Abstract

Anemia is an almost universal phenomenon (ninety five percent) among critically ill patients, especially if they stay in the ICU more than 3 days. Forty to fifty percent of such patients receive red blood cell transfusions. Blood loss (due to blood sampling), iron reduced availability and utilization and cytokine mediated bone marrow suppression account for this loss of red blood cell mass. Anemia is itself associated with worse outcomes, independently of the nature of underlying disease. Transfusion therapy nevertheless, probably is not the ideal solution as it is related to increased mortality and hospital infections. Both the degree of anemia and transfusion intensity could represent either causative influences or merely surrogate markers of severe illness, posing significant difficulties on the interpretation of investigational results.
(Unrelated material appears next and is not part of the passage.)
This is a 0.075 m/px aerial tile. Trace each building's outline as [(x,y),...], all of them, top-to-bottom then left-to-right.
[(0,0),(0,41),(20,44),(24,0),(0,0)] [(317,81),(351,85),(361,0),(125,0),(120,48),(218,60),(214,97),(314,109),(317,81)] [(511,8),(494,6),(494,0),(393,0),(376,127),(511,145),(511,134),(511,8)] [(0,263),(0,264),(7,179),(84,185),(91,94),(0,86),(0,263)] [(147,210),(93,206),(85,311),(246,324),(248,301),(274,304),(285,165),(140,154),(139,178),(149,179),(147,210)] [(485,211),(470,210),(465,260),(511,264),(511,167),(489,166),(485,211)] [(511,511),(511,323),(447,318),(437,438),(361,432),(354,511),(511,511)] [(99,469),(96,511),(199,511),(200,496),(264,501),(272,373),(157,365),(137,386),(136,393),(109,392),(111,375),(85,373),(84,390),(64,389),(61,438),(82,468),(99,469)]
Currently, restriction of red blood cell transfusion threshold to 7g/l has become the standard practice. Following the famous TRICC trial which introduced the low threshold concept, the few predicted exceptions regarding sepsis, hemorrhage or cardiac disease were addressed with new studies. The results of these studies force towards the implementation of the restrictive strategy throughout the whole transfusion indications spectrum in the ICU, with the exception of the symptomatic coronary patients. In order to minimize transfusion intensity however, acute context care must be optimum, multidisciplinary treatment approaches and support being timely provided.